Task requirements:
Output, exactly as written, the lines below starting at the line containing "left hip: (491, 197)" and ending at the line containing "right front paw: (103, 316)". Drop the pictures and keep both end lines.

[Pose estimation data]
■ ■ ■
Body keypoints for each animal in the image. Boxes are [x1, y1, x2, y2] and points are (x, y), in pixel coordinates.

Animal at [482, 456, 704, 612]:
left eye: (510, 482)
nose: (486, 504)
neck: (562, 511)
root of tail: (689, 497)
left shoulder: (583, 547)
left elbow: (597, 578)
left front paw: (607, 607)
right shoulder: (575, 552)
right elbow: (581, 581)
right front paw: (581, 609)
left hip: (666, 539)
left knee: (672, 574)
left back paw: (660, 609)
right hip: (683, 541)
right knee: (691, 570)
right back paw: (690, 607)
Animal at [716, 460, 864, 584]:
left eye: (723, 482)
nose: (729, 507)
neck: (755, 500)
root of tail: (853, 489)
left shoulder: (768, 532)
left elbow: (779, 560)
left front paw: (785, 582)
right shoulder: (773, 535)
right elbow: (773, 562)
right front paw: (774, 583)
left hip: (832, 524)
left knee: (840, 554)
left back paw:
■ ■ ■
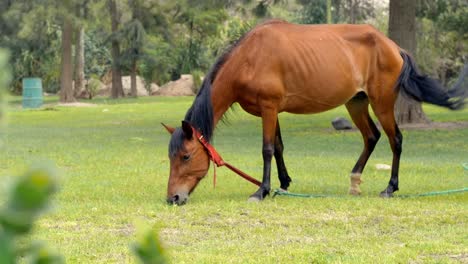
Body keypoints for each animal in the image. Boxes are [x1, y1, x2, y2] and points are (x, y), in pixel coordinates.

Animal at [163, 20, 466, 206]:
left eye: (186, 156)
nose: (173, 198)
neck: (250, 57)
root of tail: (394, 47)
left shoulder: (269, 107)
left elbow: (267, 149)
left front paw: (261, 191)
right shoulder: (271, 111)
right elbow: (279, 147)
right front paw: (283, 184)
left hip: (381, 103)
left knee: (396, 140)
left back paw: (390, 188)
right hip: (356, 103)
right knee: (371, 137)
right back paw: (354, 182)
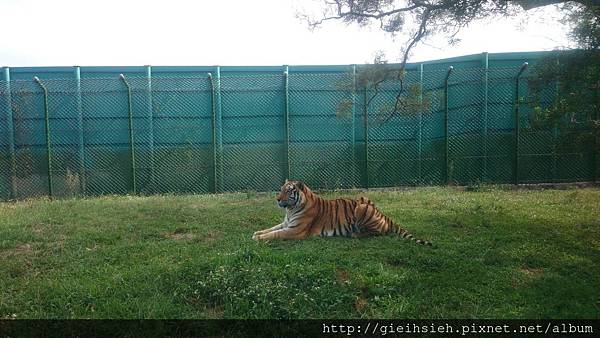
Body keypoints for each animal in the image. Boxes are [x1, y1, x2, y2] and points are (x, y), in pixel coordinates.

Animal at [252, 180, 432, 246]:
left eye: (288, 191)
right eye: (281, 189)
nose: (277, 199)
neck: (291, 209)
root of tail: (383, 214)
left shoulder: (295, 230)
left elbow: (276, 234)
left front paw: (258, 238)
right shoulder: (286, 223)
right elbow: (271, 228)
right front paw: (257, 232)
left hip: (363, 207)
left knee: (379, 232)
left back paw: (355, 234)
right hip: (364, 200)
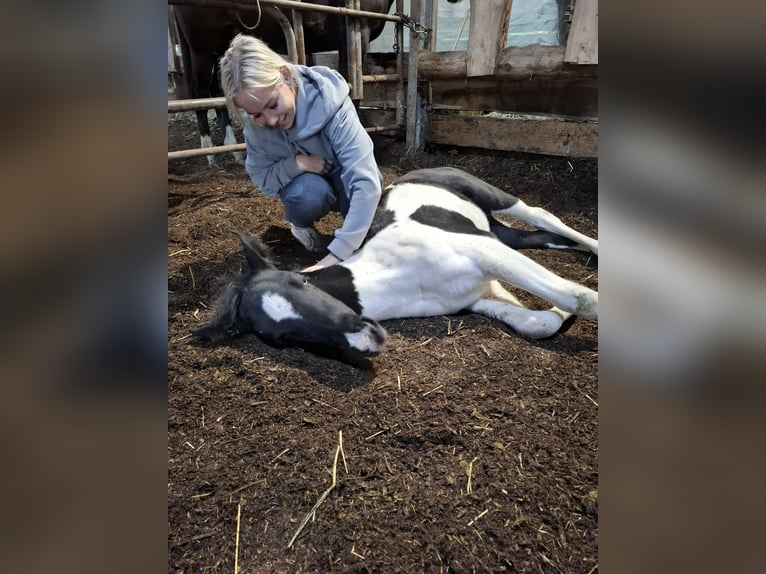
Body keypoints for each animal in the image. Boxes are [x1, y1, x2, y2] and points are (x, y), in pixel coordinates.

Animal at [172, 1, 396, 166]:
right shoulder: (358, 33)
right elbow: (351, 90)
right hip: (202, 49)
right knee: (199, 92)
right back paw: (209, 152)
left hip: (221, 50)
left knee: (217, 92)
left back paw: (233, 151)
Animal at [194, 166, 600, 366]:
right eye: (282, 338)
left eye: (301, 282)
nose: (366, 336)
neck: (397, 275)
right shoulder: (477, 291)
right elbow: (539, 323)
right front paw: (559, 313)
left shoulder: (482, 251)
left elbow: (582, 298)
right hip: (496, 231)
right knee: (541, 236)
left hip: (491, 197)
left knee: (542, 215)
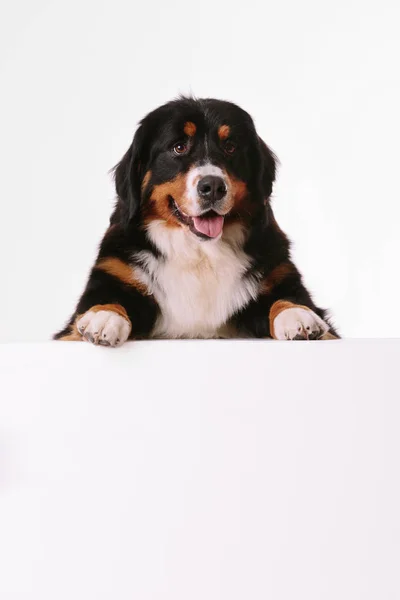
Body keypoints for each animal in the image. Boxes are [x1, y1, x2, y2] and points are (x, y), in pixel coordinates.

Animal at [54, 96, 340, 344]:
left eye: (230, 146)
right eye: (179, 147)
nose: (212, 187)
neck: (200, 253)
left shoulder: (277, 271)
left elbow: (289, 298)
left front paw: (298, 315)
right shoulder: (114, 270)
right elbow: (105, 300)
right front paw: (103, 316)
■ ■ ■
Written answer:
left hip: (491, 197)
left knee: (542, 215)
Body keypoints for each animal in the image. Boxes are [x1, y1, x2, y2] and points are (x, y), in pixel coordinates.

Animal at [54, 96, 340, 344]:
left eye: (230, 146)
right eye: (179, 147)
nose: (212, 187)
neck: (200, 253)
left shoulder: (277, 271)
left elbow: (289, 298)
left front paw: (298, 315)
right shoulder: (114, 270)
right elbow: (105, 300)
right front paw: (103, 316)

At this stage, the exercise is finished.